With employees working at home out of sight and everyone far apart, I initially worried about retaining a sense of cohesion and focus. Having the tools is one thing, but they need to be used in earnest and we had yet to establish firm habits with them. Video calls will help with communications. Emails and texts will keep a certain amount of work going. But as we haven’t previously embraced remote working, I was concerned that our sense of common purpose would be lost.
We’re only a couple of days in, but so far I’ve been surprised at how minimal the impact of remote work has been. Of course as a physical manufacturing business, we will always need some staff on site. But in general, being forced to adopt technologies we’ve only talked about previously, whether it’s for meetings with clients or internal conversations, has in many ways been positive.

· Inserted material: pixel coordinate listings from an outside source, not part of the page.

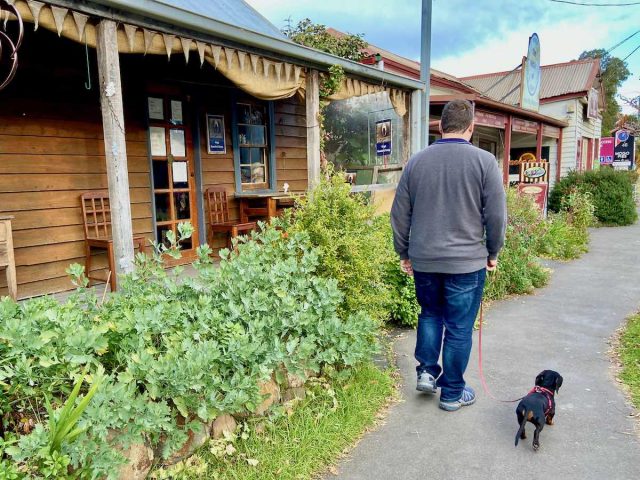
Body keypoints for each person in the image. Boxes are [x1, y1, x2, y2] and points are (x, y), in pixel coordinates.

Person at [390, 99, 506, 412]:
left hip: (425, 259)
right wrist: (493, 251)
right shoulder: (484, 162)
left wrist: (404, 250)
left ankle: (427, 371)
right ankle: (452, 392)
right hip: (467, 263)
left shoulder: (417, 162)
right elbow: (496, 215)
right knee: (458, 328)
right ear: (471, 128)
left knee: (430, 314)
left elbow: (399, 213)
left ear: (440, 126)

We have been using DoThings for a few months to give me a clear picture of what work is going on and to keep everyone connected to goals, and this has turned out to work no differently with people spread across the city than it did with people in the office. The other tools we’ve been using have also very quickly felt like natural solutions. Increasing the use of video calls felt strange at first but now they feel normal and every bit as effective as meeting in person. Slack is keeping conversation moving. I don’t feel as disconnected as I worried I might.
How much of this is a permanent change is hard to say now. The restrictions have only just begun here and will only be in place for a limited time. At least that is what is hoped. And while remote working cannot replace all of what our company does, I think this experience will change the way we think about it even after the lockdown ends.